Closer look reveals deer in droves
One hundred and thirty-seven. I write the number out because the mere numeral “137” seems too brief, does not have the impact I seek.
But that is the number of deer my wife and I counted on a recent Sunday evening during a “winter deer ride” in western Sandusky County. Anyone who takes a meandering, leisurely, 30-minute spin along country backroads in his or her home county and spies that many deer would, or should, think that is a lot of deer. In our agricultural northwest Ohio county, it borders on awesome – maybe even troublesome, if you look at it from another way.
We have lived in the same rural homestead for 40 winters, and have watched the deer herd grow steadily. Sandusky County always was one of the state’s west and northwest counties to harbor relatively few deer and thus annually was in the cluster of counties having the most restrictive deer hunting regulations.
Prior to the recent deer-count of 137, our high tally ever for an evening cruise was 67. Just a month ago we spotted 42, still a good average number. So this count was off the charts, astronomically so; did just trot on over from say, Trumbull County or Hocking County, each 150 miles or more distant. They have been here all along.
At four sites we counted 20 to 25 deer at a time; the herds are concentrated, naturally, in late winter. But such numbers, here, in multiple sites make it quite evident that Ohio Division of Wildlife deer managers are right on target in wanting to boost the bag limit in the county come next fall.

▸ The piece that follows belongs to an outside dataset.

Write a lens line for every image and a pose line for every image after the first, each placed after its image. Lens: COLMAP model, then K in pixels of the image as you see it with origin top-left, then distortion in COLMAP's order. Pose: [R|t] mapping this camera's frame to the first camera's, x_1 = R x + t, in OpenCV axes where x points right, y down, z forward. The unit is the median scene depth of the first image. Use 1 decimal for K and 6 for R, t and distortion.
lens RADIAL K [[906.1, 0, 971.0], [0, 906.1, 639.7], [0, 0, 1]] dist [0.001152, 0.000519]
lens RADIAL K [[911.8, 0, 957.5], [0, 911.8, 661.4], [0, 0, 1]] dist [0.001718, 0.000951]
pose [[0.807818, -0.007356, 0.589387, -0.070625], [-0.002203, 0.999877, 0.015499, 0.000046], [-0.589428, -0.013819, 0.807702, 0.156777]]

At the same time deer have been scare for weeks right around my homestead, which sits high over a little creek bottom. If we had not looked around beyond our home ground and simply projected what we saw, or didn’t see, in our own backyards, we might be complaining about “no deer.” Yet, I know why deer numbers are low around my bailiwick. This winter, the snows have drifted deeply in the bottom, and a couple of quick thaws and floods followed by more deep freeze and snowdrifts have rendered the creek bottom inhospitable.

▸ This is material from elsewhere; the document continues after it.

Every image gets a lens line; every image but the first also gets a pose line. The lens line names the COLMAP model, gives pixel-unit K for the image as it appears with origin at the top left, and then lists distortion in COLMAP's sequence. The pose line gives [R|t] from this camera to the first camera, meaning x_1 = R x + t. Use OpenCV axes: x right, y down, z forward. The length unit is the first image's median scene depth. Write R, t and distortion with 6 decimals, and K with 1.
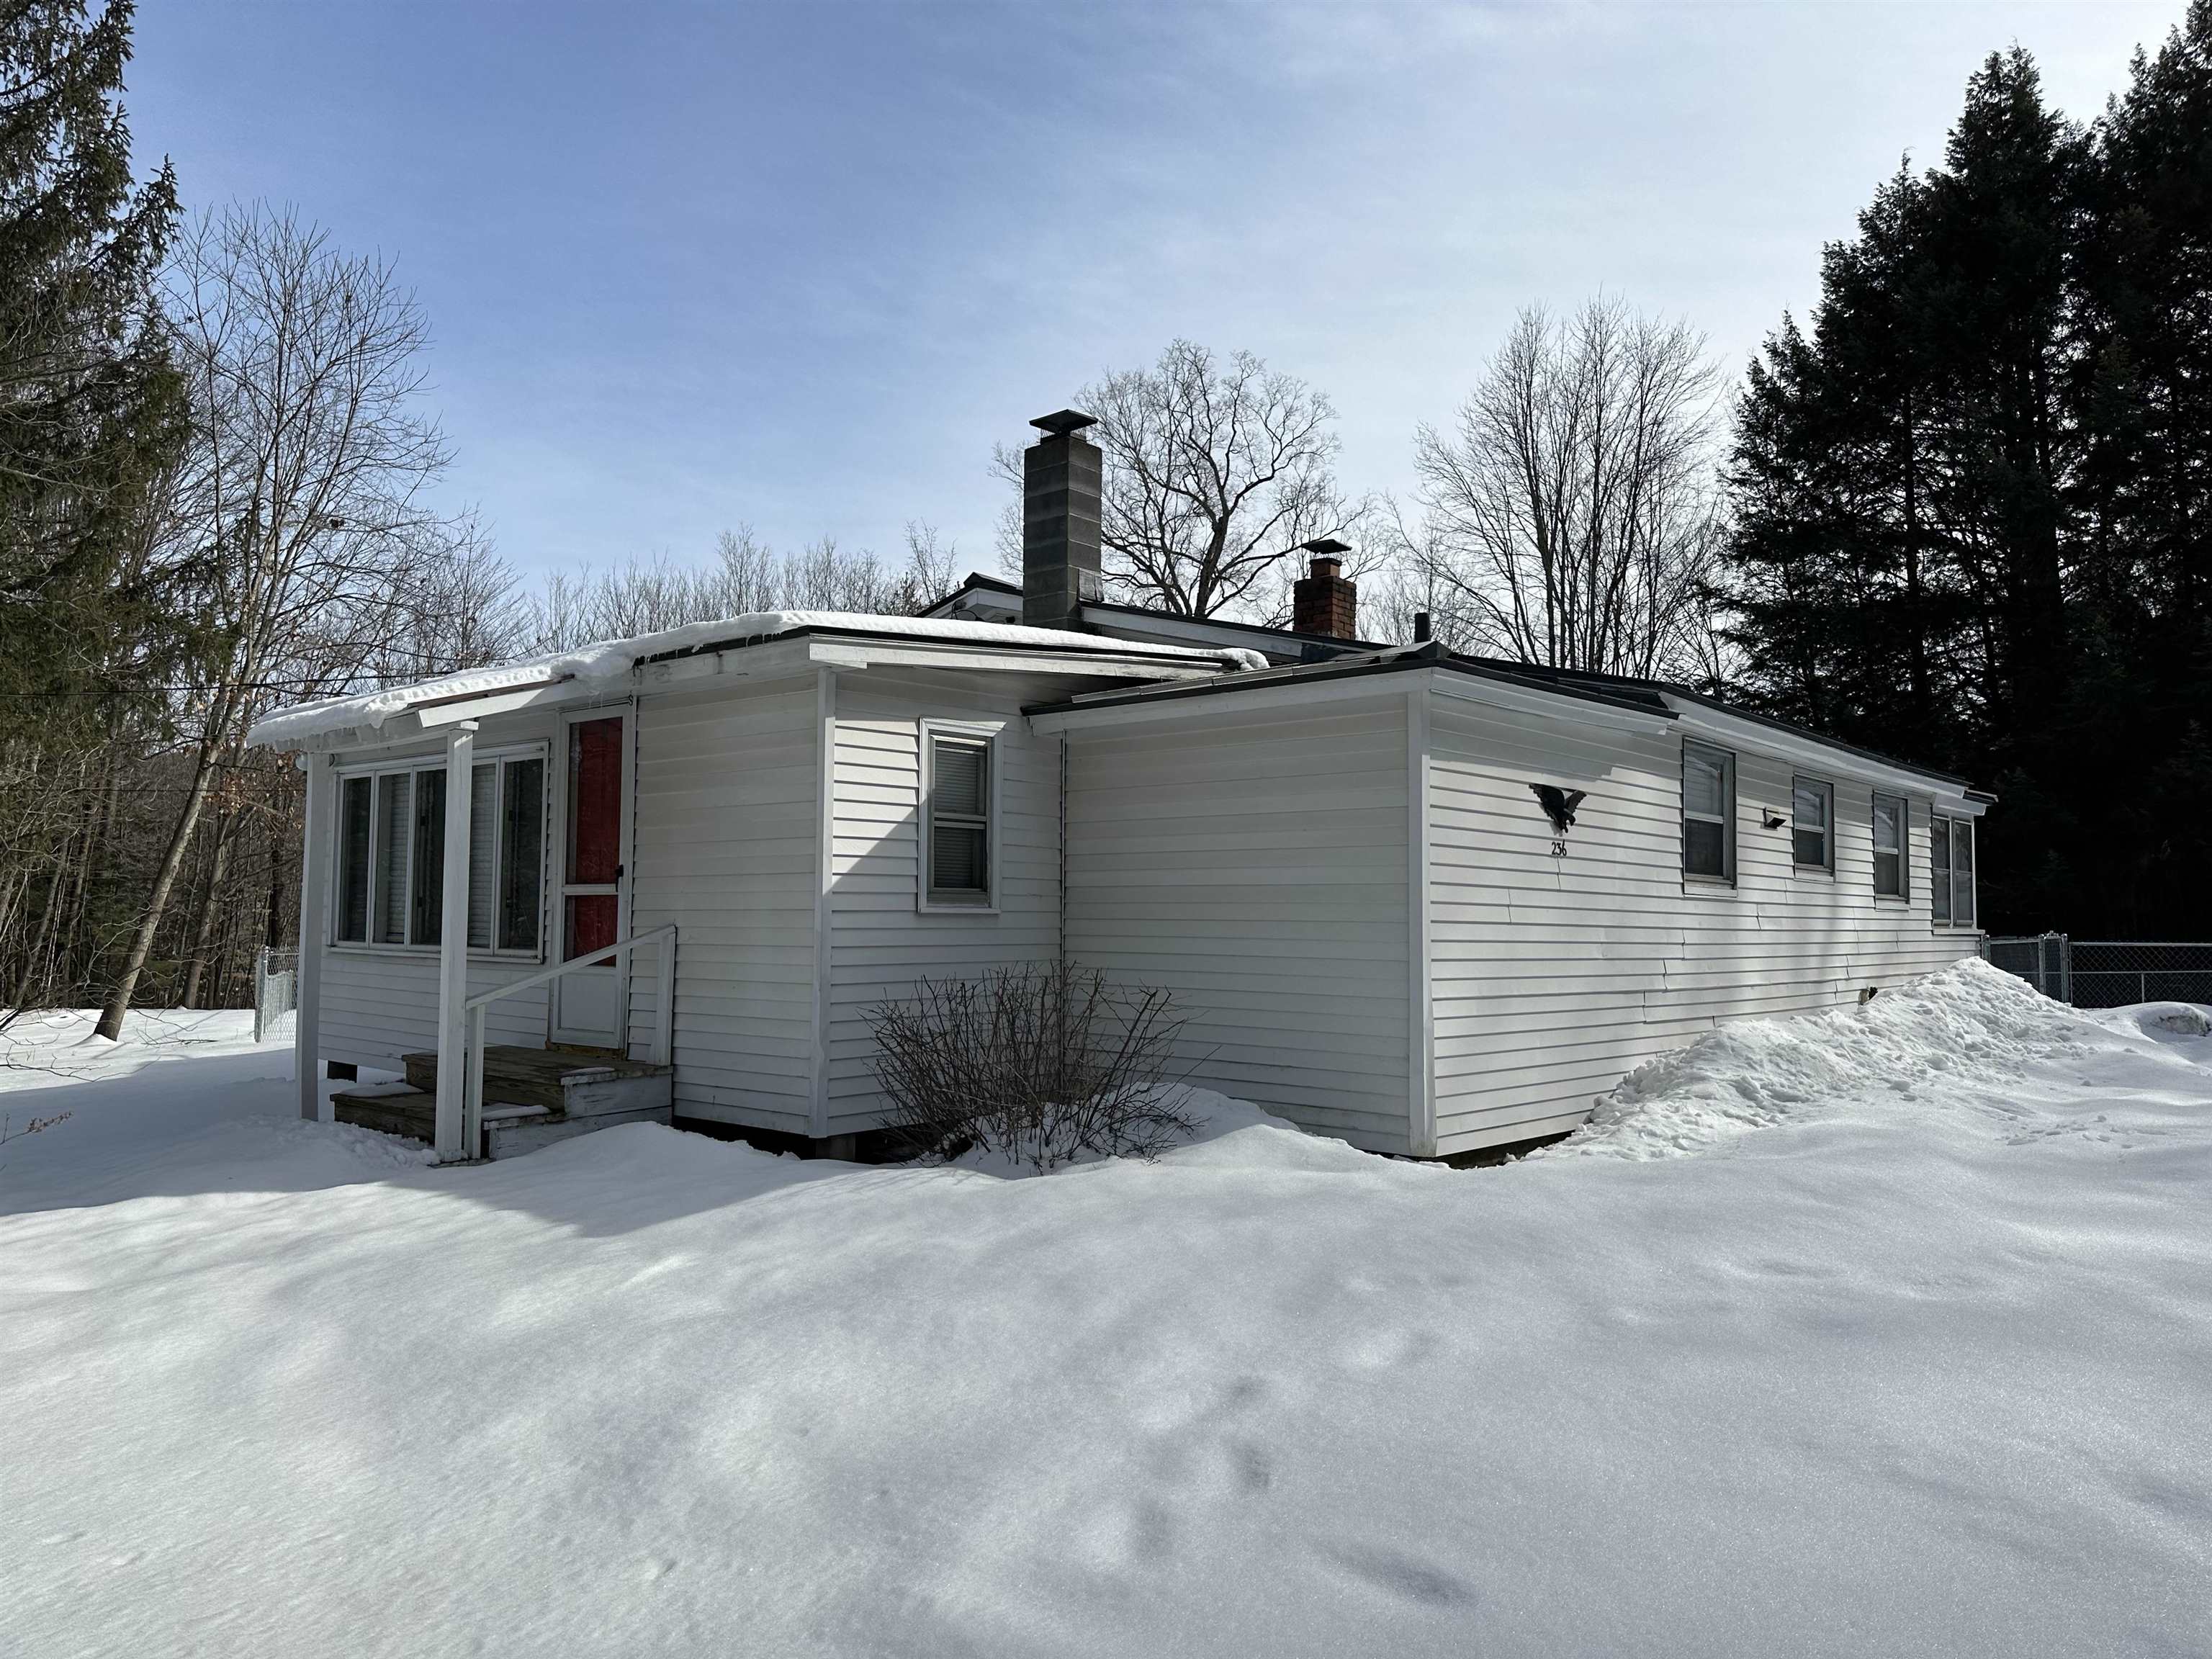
lens RADIAL K [[1562.7, 0, 1106.7], [0, 1562.7, 835.5], [0, 0, 1]] dist [0.045919, -0.050002]
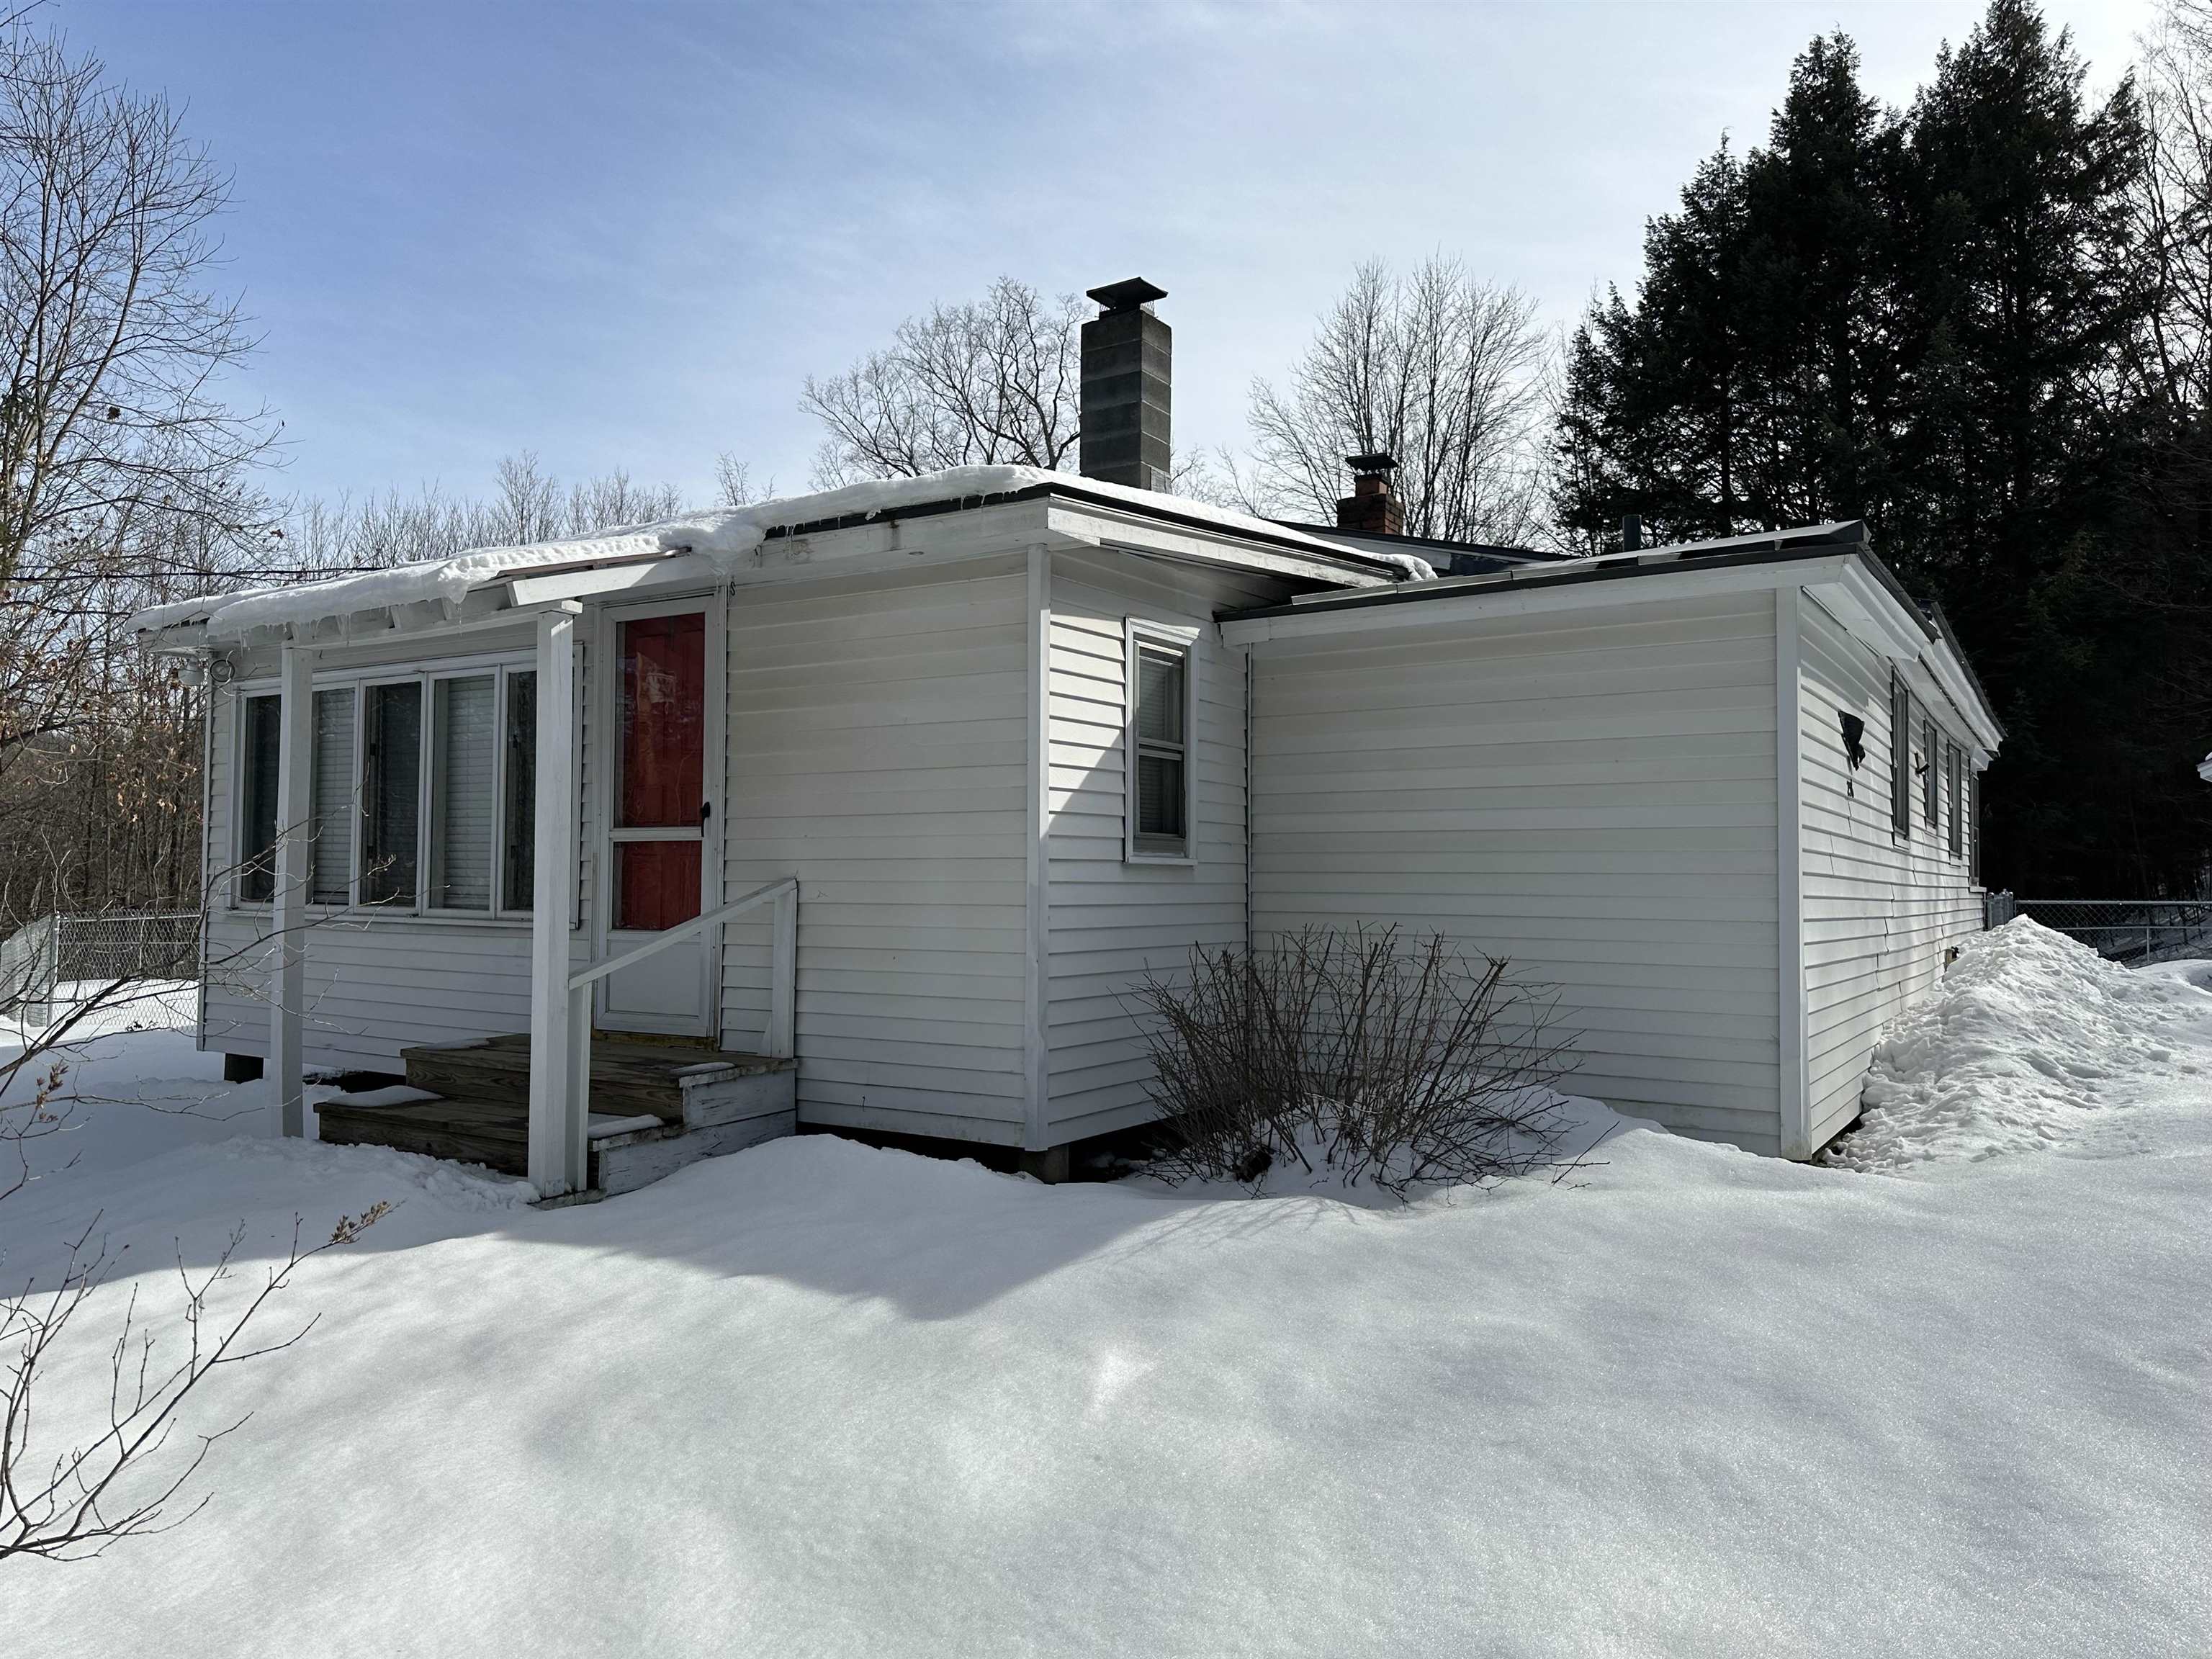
lens RADIAL K [[1562.7, 0, 1100.2], [0, 1562.7, 831.2], [0, 0, 1]] dist [0.045919, -0.050002]
pose [[0.988788, 0.004009, 0.149271, -0.234632], [-0.007090, 0.999772, 0.020119, 0.016348], [-0.149156, -0.020952, 0.988592, 0.201947]]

I know this because I have slogged through it after snowstorms, looking for signs of bedding and even tracks of deer moving through. All were scarce to nonexistent. The deer obviously just moved on to some other woodlots or cover on higher ground where they could find some comfort and protection. I learned that on the recent deer ride.
I have heard and read plenty of no-deer complaints from fellow hunters across the state from the past season. And I will grant that that locally, elsewhere, deer numbers actually may be well down because of several years of very liberal bags and seasons that were aimed right at reducing numbers. As a result deer managers accordingly want to throttle back the kill in some regions. That is the right move in the ongoing balancing act of deer management, just as proposing to boost the take in my home county is the right move.
Here, all I had to do to know that was take a ride and count to 137.